## [Work task]
Exactly as written, reproduce the lines from the beginning of the data through the line containing "pouvez valider les"; the pictures are not reproduced.

Dataset entries:
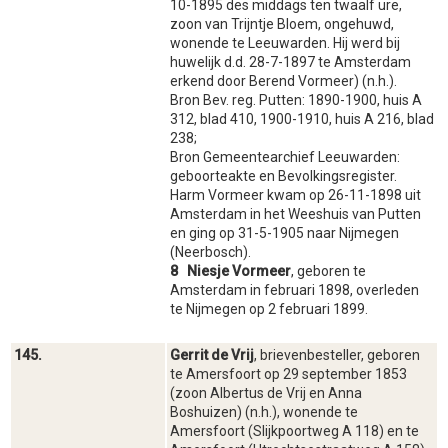
10-1895 des middags ten twaalf ure,
zoon van Trijntje Bloem, ongehuwd,
wonende te Leeuwarden. Hij werd bij
huwelijk d.d. 28-7-1897 te Amsterdam
erkend door Berend Vormeer) (n.h.).
Bron Bev. reg. Putten: 1890-1900, huis A
312, blad 410, 1900-1910, huis A 216, blad
238;
Bron Gemeentearchief Leeuwarden:
geboorteakte en Bevolkingsregister.
Harm Vormeer kwam op 26-11-1898 uit
Amsterdam in het Weeshuis van Putten
en ging op 31-5-1905 naar Nijmegen
(Neerbosch).
8 Niesje Vormeer
, geboren te
Amsterdam in februari 1898, overleden
te Nijmegen op 2 februari 1899.
145.
Gerrit de Vrij
, brievenbesteller, geboren
te Amersfoort op 29 september 1853
(zoon Albertus de Vrij en Anna
Boshuizen) (n.h.), wonende te
Amersfoort (Slijkpoortweg A 118) en te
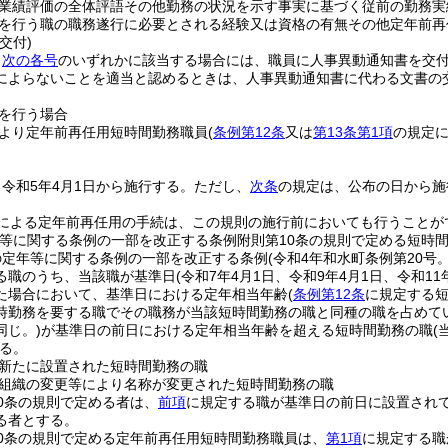
業績評価の全体評語その他勤務の状況を示す事実に基づく従前の勤務実
を行う職の職務遂行に必要とされる経験又は資格の有無その他定年前再
交付)
、
次の各号
のいずれかに該当する場合には、職員に人事異動通知書を交
によらないことを適当と認めるときは、人事異動通知書に代わる文書の
を行う場合
より定年前再任用短時間勤務職員
(
条例第12条
又は
第13条第1項
の規定に
令和5年4月1日から施行する。
ただし、
次条
の規定は、公布の日から施
による定年前再任用の手続は、この規則の施行前においても行うことが
年等に関する条例の一部を改正する条例附則第10条の規則で定める短時
の定年等に関する条例の一部を改正する条例
(令和4年和水町条例第20号
る職のうち、当該職が基準日
(令和7年4月1日、令和9年4月1日、令和1
た場合において、基準日における定年相当年齢
(
条例第12条
に規定する
時勤務を要する職でその職務が当該短時間勤務の職と同種の職を占めて
同じ。)
が基準日の前日における定年相当年齢を超える短時間勤務の職
(
る。
新たに設置された短時間勤務の職
組織の変更等により名称が変更された短時間勤務の職
0条の規則で定める者は、
前項
に規定する職が基準日の前日に設置され
る者とする。
0条の規則で定める定年前再任用短時間勤務職員は、
第1項
に規定する職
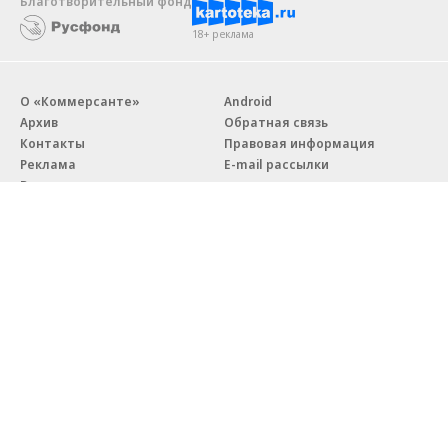
Благотворительный фонд
18+ реклама
О «Коммерсанте»
Android
Архив
Обратная связь
Контакты
Правовая информация
Реклама
E-mail рассылки
Вакансии
18+
© АО «Коммерсантъ». 127006, Москва, Оружейный переулок д. 41,
тел. +7 (495) 797-69-70.
Сетевое издание «Коммерсантъ» (доменное имя сайта:
kommersant.ru) зарегистрировано Федеральной службой
по надзору в сфере связи, информационных технологий и массовых
коммуникаций (Роскомнадзор), регистрационный номер и дата
принятия решения о регистрации: серия
Эл № ФС77-76922
от 11 октября 2019 г.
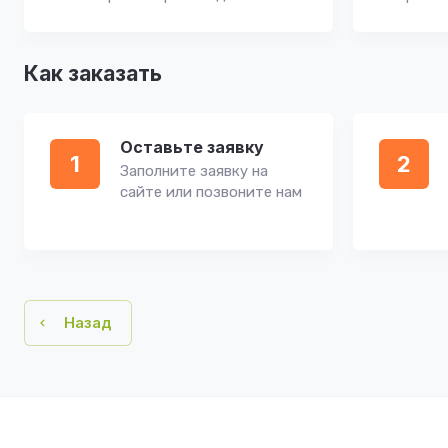
Как заказать
Оставьте заявку
1
2
Заполните заявку на
сайте или позвоните нам
Назад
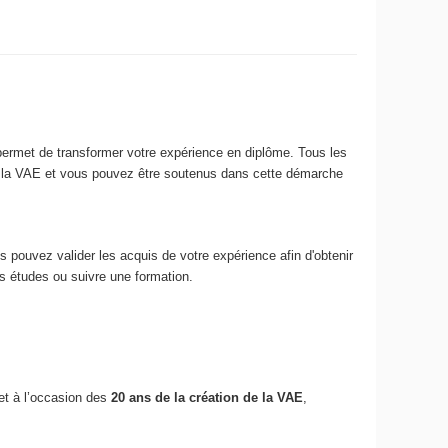
 permet de transformer votre expérience en diplôme. Tous les
ar la VAE et vous pouvez être soutenus dans cette démarche
pouvez valider les acquis de votre expérience afin d'obtenir
s études ou suivre une formation.
 et à l’occasion des
20 ans de la création de la VAE
,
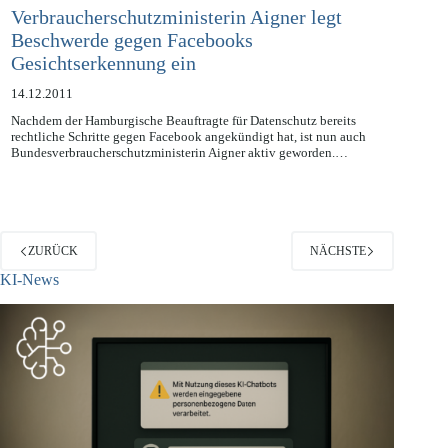
Verbraucherschutzministerin Aigner legt
Beschwerde gegen Facebooks
Gesichtserkennung ein
14.12.2011
Nachdem der Hamburgische Beauftragte für Datenschutz bereits
rechtliche Schritte gegen Facebook angekündigt hat, ist nun auch
Bundesverbraucherschutzministerin Aigner aktiv geworden.…
ZURÜCK
NÄCHSTE
KI-News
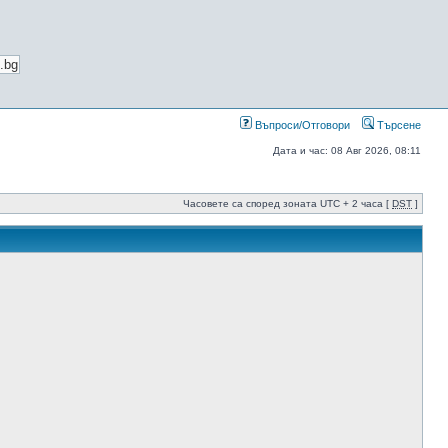
Въпроси/Отговори
Търсене
Дата и час: 08 Авг 2026, 08:11
Часовете са според зоната UTC + 2 часа [
DST
]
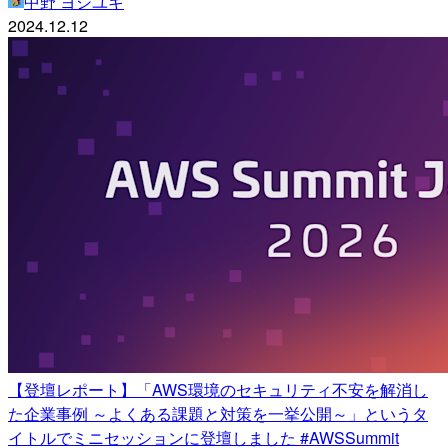
中野 ヨシユキ
2024.12.12
【登壇レポート】「AWS環境のセキュリティ不安を解消し
た企業事例 ～よくある課題と対策を一挙公開～」というタ
イトルでミニセッションに登壇しました #AWSSummit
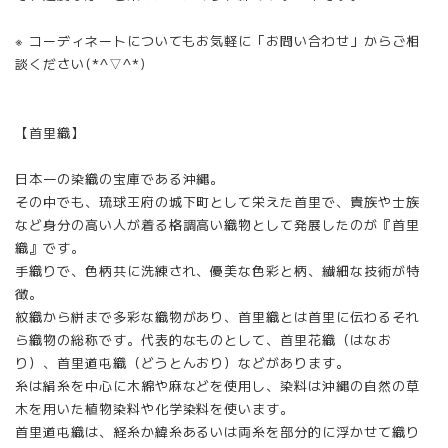
※ コーディネートについてもお気軽に「お問い合わせ」からご相
談ください(*^▽^*)
【首里織】
日本一の染織の宝庫である沖縄。
その中でも、琉球王府の城下町として栄えた首里で、貴族や士族
など身分の高い人が着る格調高い織物として発展したのが『首里
織』です。
手織りで、色柄共に洗練され、優美な色彩と柄、繊細な技術が特
徴。
紋織から絣まで多彩な織物があり、首里織とは首里に伝わるそれ
ら織物の総称です。代表的なものとして、首里花織（はなお
り）、首里道屯織（どうとんおり）などがあります。
糸は絹糸を中心に木綿や麻などを使用し、染料は沖縄の自然の草
木を用いた植物染料や化学染料を使います。
首里道屯織は、経糸か緯糸あるいは両糸を部分的に浮かせて織り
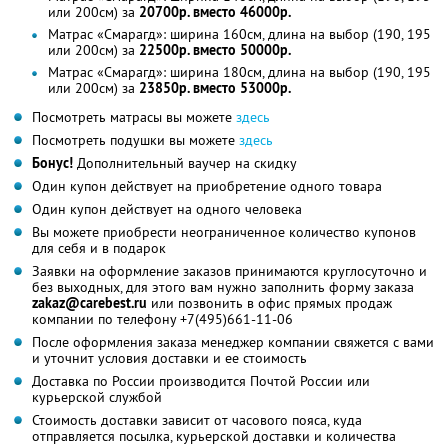
или 200см) за
20700р. вместо 46000р.
Матрас «Смарагд»: ширина 160см, длина на выбор (190, 195
или 200см) за
22500р. вместо 50000р.
Матрас «Смарагд»: ширина 180см, длина на выбор (190, 195
или 200см) за
23850р. вместо 53000р.
Посмотреть матрасы вы можете
здесь
Посмотреть подушки вы можете
здесь
Бонус!
Дополнительный ваучер на скидку
Один купон действует на приобретение одного товара
Один купон действует на одного человека
Вы можете приобрести неограниченное количество купонов
для себя и в подарок
Заявки на оформление заказов принимаются круглосуточно и
без выходных, для этого вам нужно заполнить форму заказа
zakaz@carebest.ru
или позвонить в офис прямых продаж
компании по телефону +7(495)661-11-06
После оформления заказа менеджер компании свяжется с вами
и уточнит условия доставки и ее стоимость
Доставка по России производится Почтой России или
курьерской службой
Стоимость доставки зависит от часового пояса, куда
отправляется посылка, курьерской доставки и количества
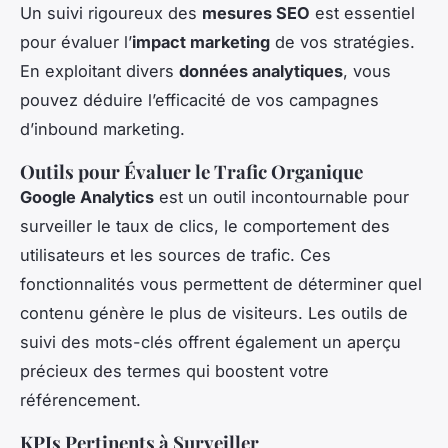
Un suivi rigoureux des
mesures SEO
est essentiel
pour évaluer l’
impact marketing
de vos stratégies.
En exploitant divers
données analytiques
, vous
pouvez déduire l’efficacité de vos campagnes
d’inbound marketing.
Outils pour Évaluer le Trafic Organique
Google Analytics
est un outil incontournable pour
surveiller le taux de clics, le comportement des
utilisateurs et les sources de trafic. Ces
fonctionnalités vous permettent de déterminer quel
contenu génère le plus de visiteurs. Les outils de
suivi des mots-clés offrent également un aperçu
précieux des termes qui boostent votre
référencement.
KPIs Pertinents à Surveiller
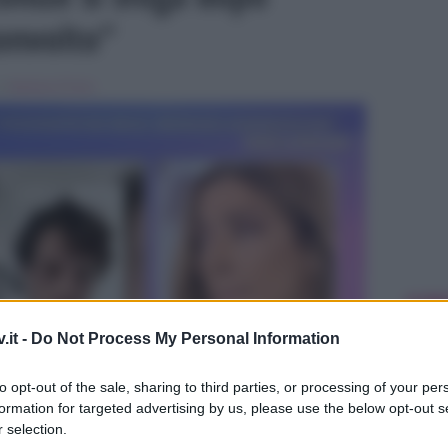
convolto”
 in
Barbara D'Urso
ULTIME
.it -
Do Not Process My Personal Information
to opt-out of the sale, sharing to third parties, or processing of your per
formation for targeted advertising by us, please use the below opt-out s
 selection.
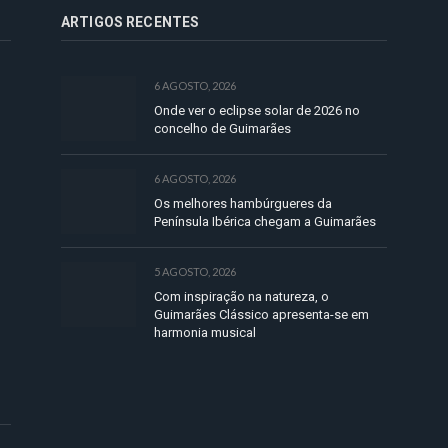
ARTIGOS RECENTES
6 AGOSTO, 2026
Onde ver o eclipse solar de 2026 no
concelho de Guimarães
6 AGOSTO, 2026
Os melhores hambúrgueres da
Península Ibérica chegam a Guimarães
5 AGOSTO, 2026
Com inspiração na natureza, o
Guimarães Clássico apresenta-se em
harmonia musical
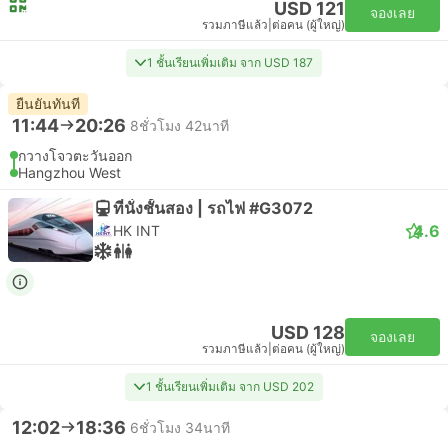
USD 121
จองเลย
รวมภาษีแล้ว
|
ต่อคน (ผู้ใหญ่)
1 ชั้นเรียนเพิ่มเติม จาก USD 187
ยืนยันทันที
11:44
20:26
8ชั่วโมง 42นาที
กวางโจวตะวันออก
Hangzhou West
ที่นั่งชั้นสอง | รถไฟ #G3072
4.6
HK INT
USD 128
จองเลย
รวมภาษีแล้ว
|
ต่อคน (ผู้ใหญ่)
1 ชั้นเรียนเพิ่มเติม จาก USD 202
12:02
18:36
6ชั่วโมง 34นาที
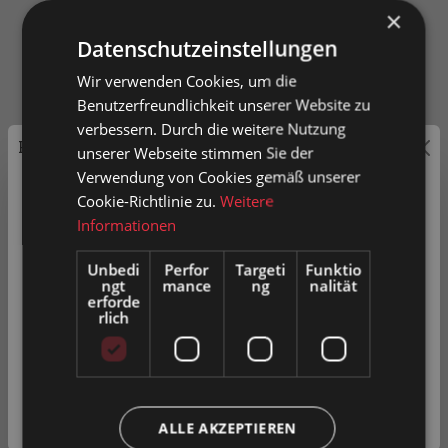
×
Datenschutzeinstellungen
Wir verwenden Cookies, um die
Die Serie im Überblick
Benutzerfreundlichkeit unserer Website zu
verbessern. Durch die weitere Nutzung
Preisauszeichnung
unserer Webseite stimmen Sie der
Verwendung von Cookies gemäß unserer
Privatkunden können Preise mit MwSt. (brutto) und
Cookie-Richtlinie zu.
Weitere
Geschäftskunden Preise ohne MwSt. (netto) angezeigt
Informationen
werden.
Unbedi
Perfor
Targeti
Funktio
ngt
mance
ng
nalität
Bitte wählen Sie Ihre bevorzugte Einstellung:
erforde
rlich
Privatkunde
( inkl. MwSt. )
Geschäftskunde
( exkl. MwSt. )
Produkt vergleichen
ALLE AKZEPTIEREN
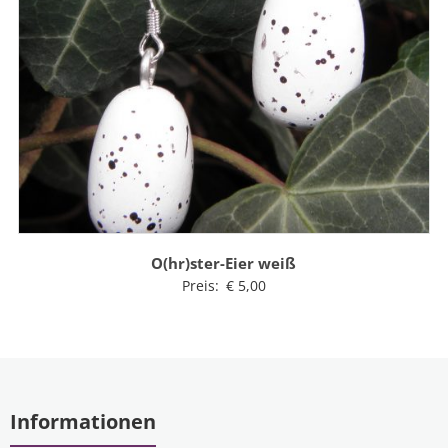
O(hr)ster-Eier weiß
Preis:
€
5,00
Informationen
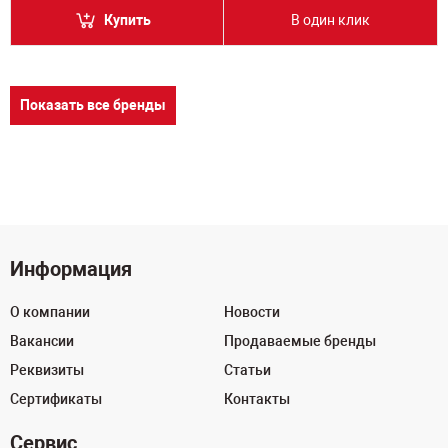
Купить
В один клик
Показать все бренды
Информация
О компании
Новости
Вакансии
Продаваемые бренды
Реквизиты
Статьи
Сертификаты
Контакты
Сервис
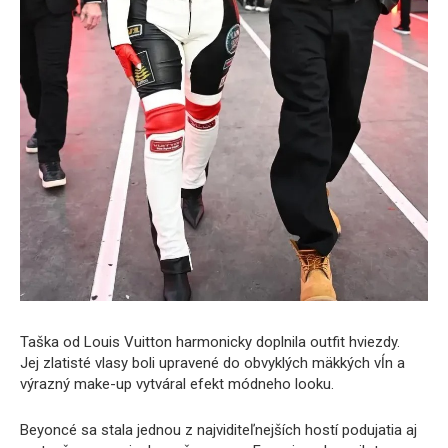
Taška od Louis Vuitton harmonicky doplnila outfit hviezdy.
Jej zlatisté vlasy boli upravené do obvyklých mäkkých vĺn a
výrazný make-up vytváral efekt módneho looku.
Beyoncé sa stala jednou z najviditeľnejších hostí podujatia aj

## [Output of the exercise]
10-1895 des middags ten twaalf ure,
zoon van Trijntje Bloem, ongehuwd,
wonende te Leeuwarden. Hij werd bij
huwelijk d.d. 28-7-1897 te Amsterdam
erkend door Berend Vormeer) (n.h.).
Bron Bev. reg. Putten: 1890-1900, huis A
312, blad 410, 1900-1910, huis A 216, blad
238;
Bron Gemeentearchief Leeuwarden:
geboorteakte en Bevolkingsregister.
Harm Vormeer kwam op 26-11-1898 uit
Amsterdam in het Weeshuis van Putten
en ging op 31-5-1905 naar Nijmegen
(Neerbosch).
8 Niesje Vormeer
, geboren te
Amsterdam in februari 1898, overleden
te Nijmegen op 2 februari 1899.
145.
Gerrit de Vrij
, brievenbesteller, geboren
te Amersfoort op 29 september 1853
(zoon Albertus de Vrij en Anna
Boshuizen) (n.h.), wonende te
Amersfoort (Slijkpoortweg A 118) en te
業績評価の全体評語その他勤務の状況を示す事実に基づく従前の勤務実
を行う職の職務遂行に必要とされる経験又は資格の有無その他定年前再
交付)
、
次の各号
のいずれかに該当する場合には、職員に人事異動通知書を交
によらないことを適当と認めるときは、人事異動通知書に代わる文書の
を行う場合
より定年前再任用短時間勤務職員
(
条例第12条
又は
第13条第1項
の規定に
令和5年4月1日から施行する。
ただし、
次条
の規定は、公布の日から施
による定年前再任用の手続は、この規則の施行前においても行うことが
年等に関する条例の一部を改正する条例附則第10条の規則で定める短時
の定年等に関する条例の一部を改正する条例
(令和4年和水町条例第20号
る職のうち、当該職が基準日
(令和7年4月1日、令和9年4月1日、令和1
た場合において、基準日における定年相当年齢
(
条例第12条
に規定する
時勤務を要する職でその職務が当該短時間勤務の職と同種の職を占めて
同じ。)
が基準日の前日における定年相当年齢を超える短時間勤務の職
(
る。
新たに設置された短時間勤務の職
組織の変更等により名称が変更された短時間勤務の職
0条の規則で定める者は、
前項
に規定する職が基準日の前日に設置され
る者とする。
0条の規則で定める定年前再任用短時間勤務職員は、
第1項
に規定する職
Благотворительный фонд
18+ реклама
О «Коммерсанте»
Android
Архив
Обратная связь
Контакты
Правовая информация
Реклама
E-mail рассылки
Вакансии
18+
© АО «Коммерсантъ». 127006, Москва, Оружейный переулок д. 41,
тел. +7 (495) 797-69-70.
Сетевое издание «Коммерсантъ» (доменное имя сайта:
kommersant.ru) зарегистрировано Федеральной службой
по надзору в сфере связи, информационных технологий и массовых
коммуникаций (Роскомнадзор), регистрационный номер и дата
принятия решения о регистрации: серия
Эл № ФС77-76922
от 11 октября 2019 г.
Как заказать
Оставьте заявку
1
2
Заполните заявку на
сайте или позвоните нам
Назад
 permet de transformer votre expérience en diplôme. Tous les
ar la VAE et vous pouvez être soutenus dans cette démarche
pouvez valider les acquis de votre expérience afin d'obtenir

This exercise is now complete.